New owner Roy, who asked his full name not be printed, volunteered to bring the dog, named Lucky, to the event so people can see how he is doing.
“It’s hard to believe he was terribly abused,” Roy said. “He’s such a friendly, trusting and loving dog. He loves everybody and everything. He never shows any sign of being timid.”
Roy said attending Dog Days is a way of giving back to the High Country SPCA and Diamond Valley Veterinary Clinic for the care they gave Lucky. When the former owner didn’t return to pay the bill or claim the dog, some medical professionals offered their services for free and a number of foothills residents helped cover some of the medical costs that couldn’t be donated.
“I’m sure a lot of people in the area would like to see Lucky,” Roy said.
The dog’s owner William Daniel Goyette was charged with animal cruelty and a preliminary hearing for his case is scheduled at Okotoks Provincial Court Oct. 9.
High Country SPCA first vice-president Susi John said people have been asking about Lucky and now they can see for themselves how well he’s doing.
“Lucky made a full recovery and people want to see him,” she said.
In addition to the appearance by Lucky, Turner Valley Dog Days will feature a demonstration by the Tomlin Trick Dogs, first aid and CPR demonstrations on dog dummies, free dog nail trimming, face painting for children and live music by the band Poverty Flats. All events will be held at the Royalite Millennium Park and Flare ‘n’ Derrick Community Hall from 10 a.m. to 8 p.m. Money raised at the event goes to the High Country SPCA.
If the day is hot, dogs can cool off in small pools filled with water, which will be supplied by an outside water source in light of the Town’s water restrictions in place since the June 20 flood.
Calgary pet rescue groups will also be in attendance including the Dogs in Need Organization (DINO) and the Delegates Against Inhumane Suffering – Y? (DAISY) Foundation with information and wares to sell, John said.
Food will be in abundance with chili or sausages on a bun to choose from at $5 each. Those with a sweet tooth can check out the bake sale in the Flare ‘n’ Derrick Community Hall.
Turner Valley Dog Days will run in conjunction with the Turner Valley Market in hopes to draw even more people out to the event, said John. The market brings art and food vendors from the region to town for a day of shopping.
In past years, Dog Days raised $400 to $500 for the SPCA’s emergency fund, used in the event pet owners in the area can’t afford their vet bills.
The High Country SPCA often assists pet owners up to four times a month, costing hundreds to thousands of dollars, said John.
“Sometimes its little things like a urinary tract infection and people don’t have the money to look after it,” she said. “It depends on the case. It could be $500 or a dog like Lucky where it’s $2,000.”
With some extra activities planned this year, including a beer garden and music from 4 p.m. to 8 p.m., John said she hopes to see Dog Days raise as much as $3,000 this year.
“Every little bit would be fantastic,” she said. “There are people in the foothills who cannot afford to look after their animals.
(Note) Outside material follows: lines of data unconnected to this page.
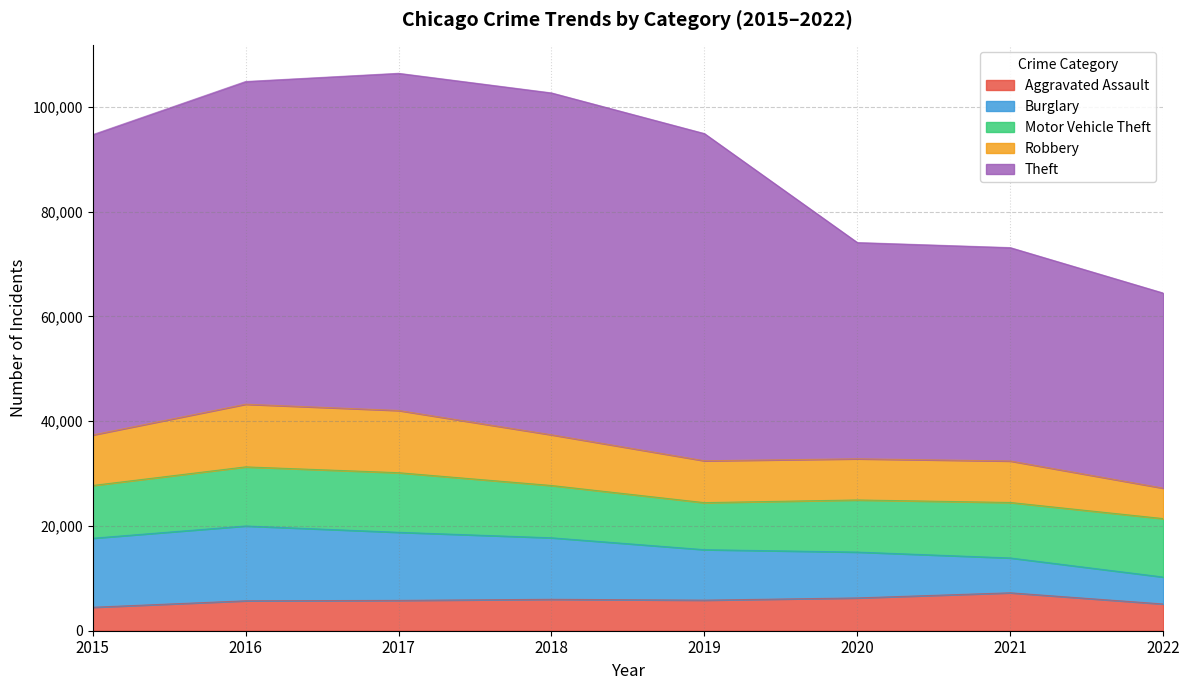

What is the difference between the second highest and second lowest values in the Burglary series?

6529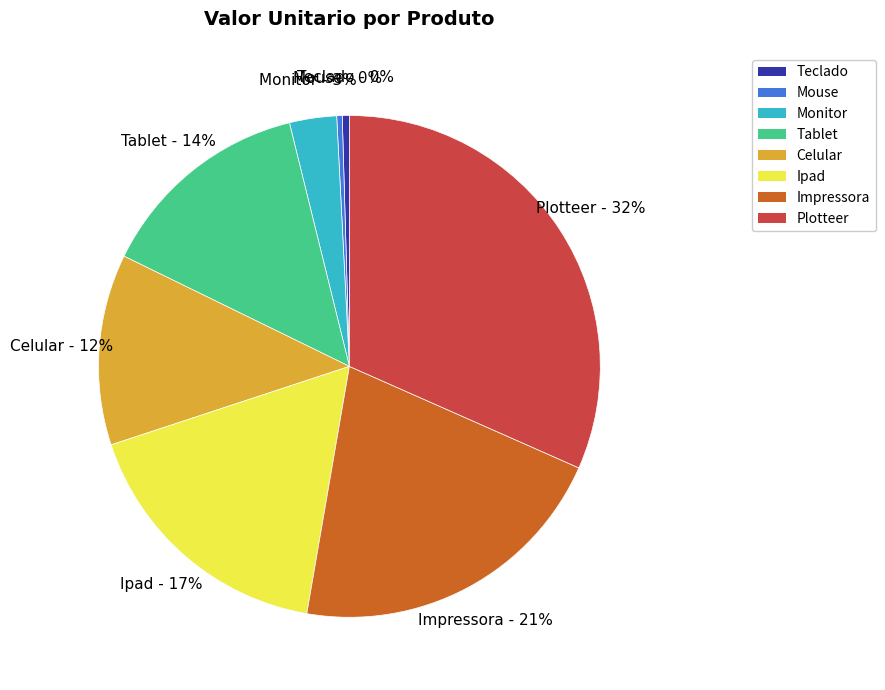

How many slices are in this pie chart?

8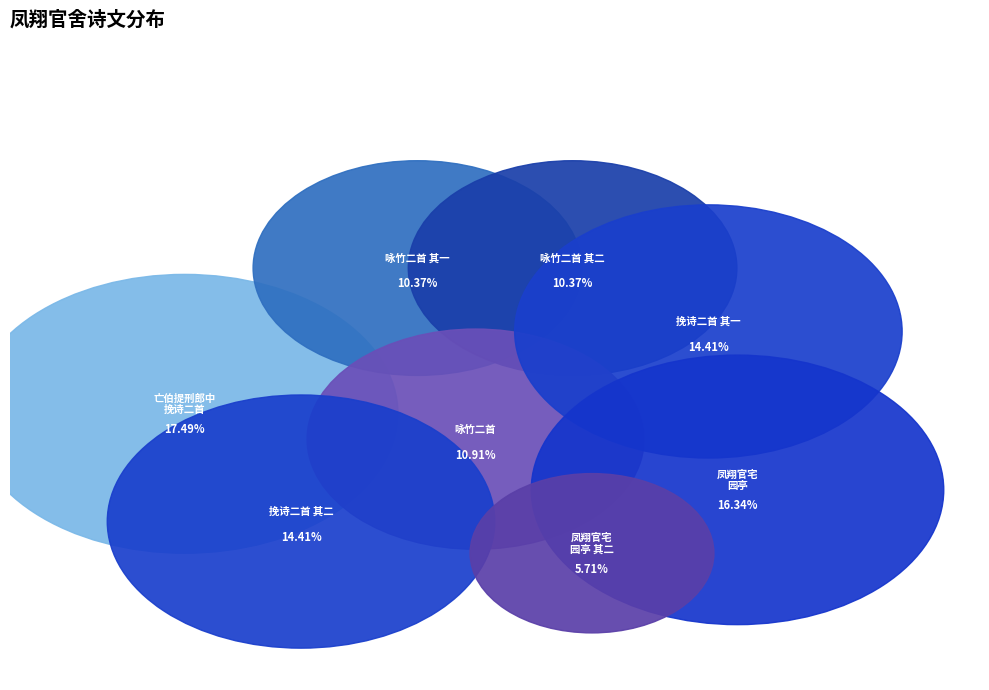

How many slices are in this pie chart?

8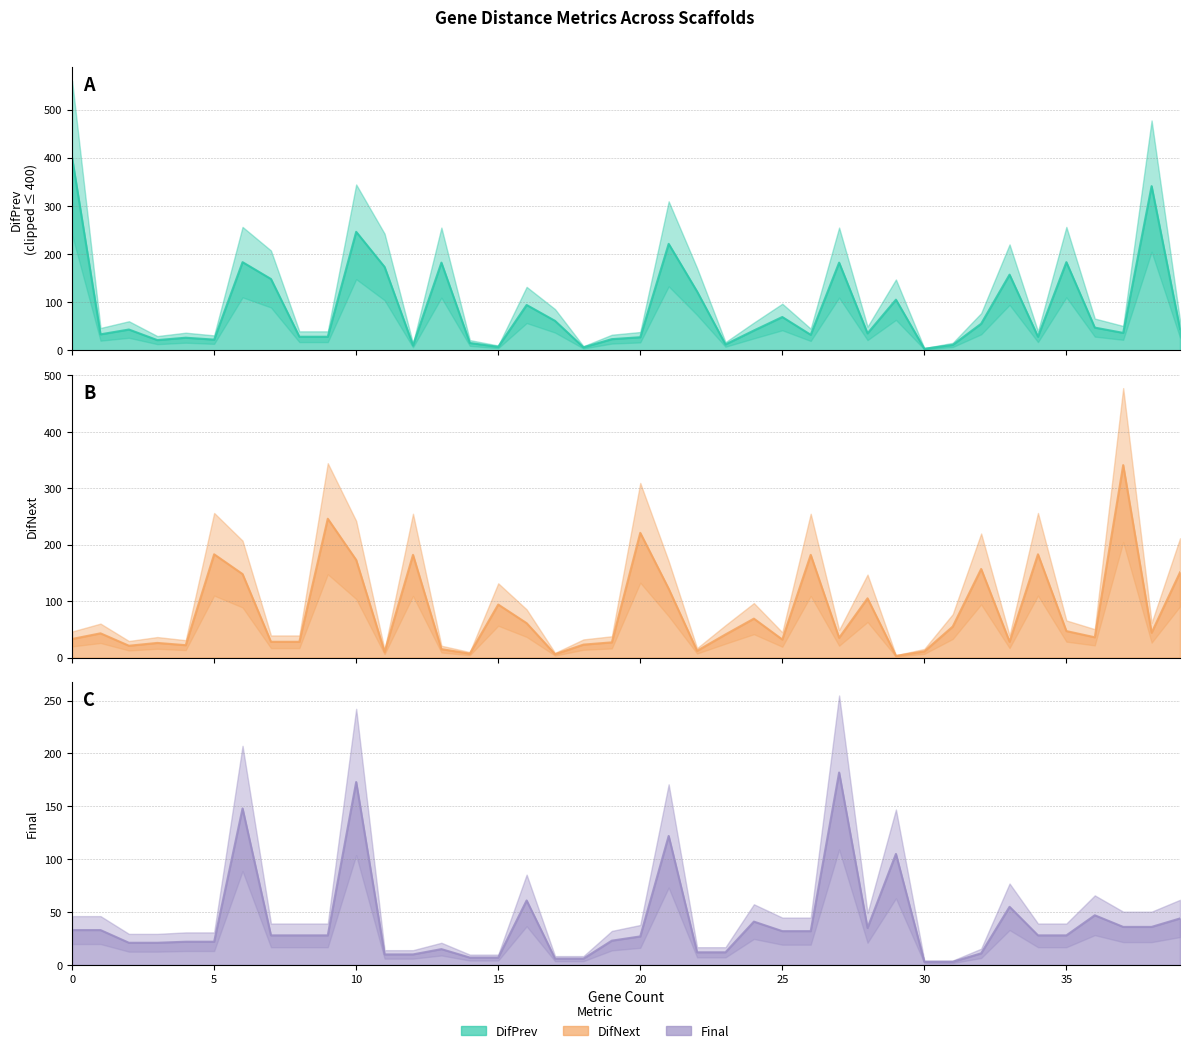

What is the sum of all DifNext values?

3251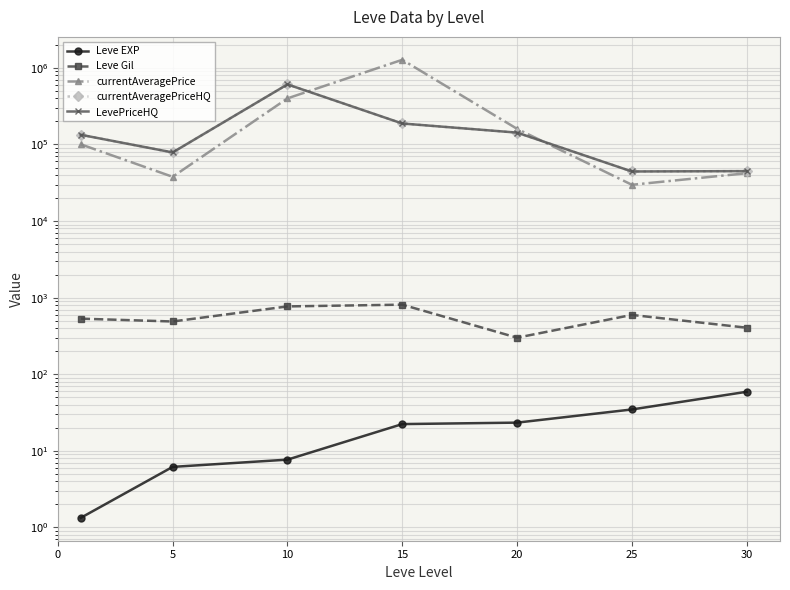

What is the value of the Leve Gil point at the 3rd from the left?

768.3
A guy came in with a dog with an infected uterus and couldn’t afford (his vet bill).”
John said the idea of having a beer garden and entertainment in the late afternoon and into the evening came after visitors at previous events were looking for something to do later in the afternoon.
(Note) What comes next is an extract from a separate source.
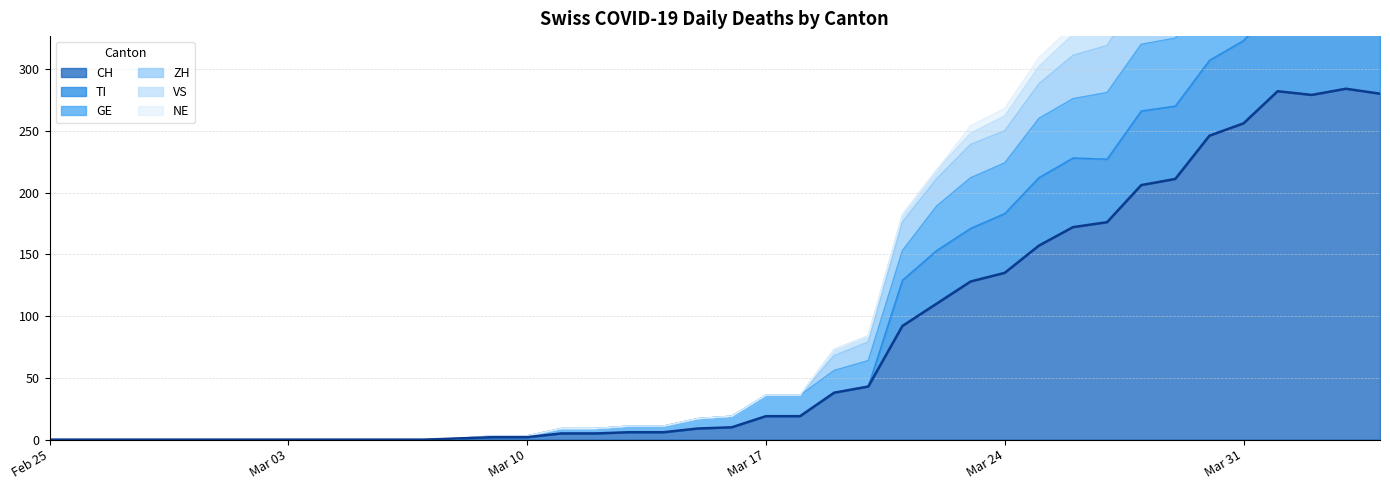

Where is CH nearest to the value 142?

Mar 24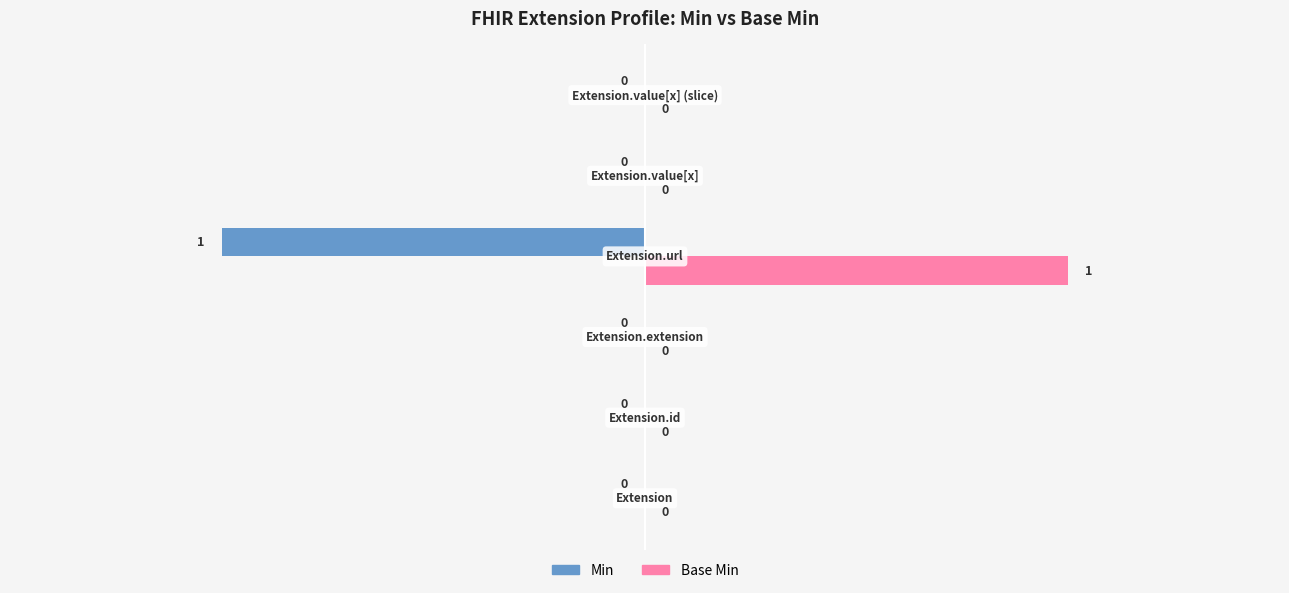

Which series has the largest total across all categories?

Base Min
“In previous years people tended to come back after they brought their dog home and they had nothing to do,” she said. “It’s an nice summer day. They might as well listen to some music and have a nice cold drink.”
Those looking to adopt pets can check out photographs of two cats and 10 kittens the SPCA has available for adoption. When the SPCA isn’t able to find temporary homes for animals, they are kept at the Diamond Valley Veterinary Clinic.
The High Country SPCA is still working with a Turner Valley property owner who is donating a portion of his land for the SPCA to build a shelter so they can have a place to house homeless and abandoned animals in the future.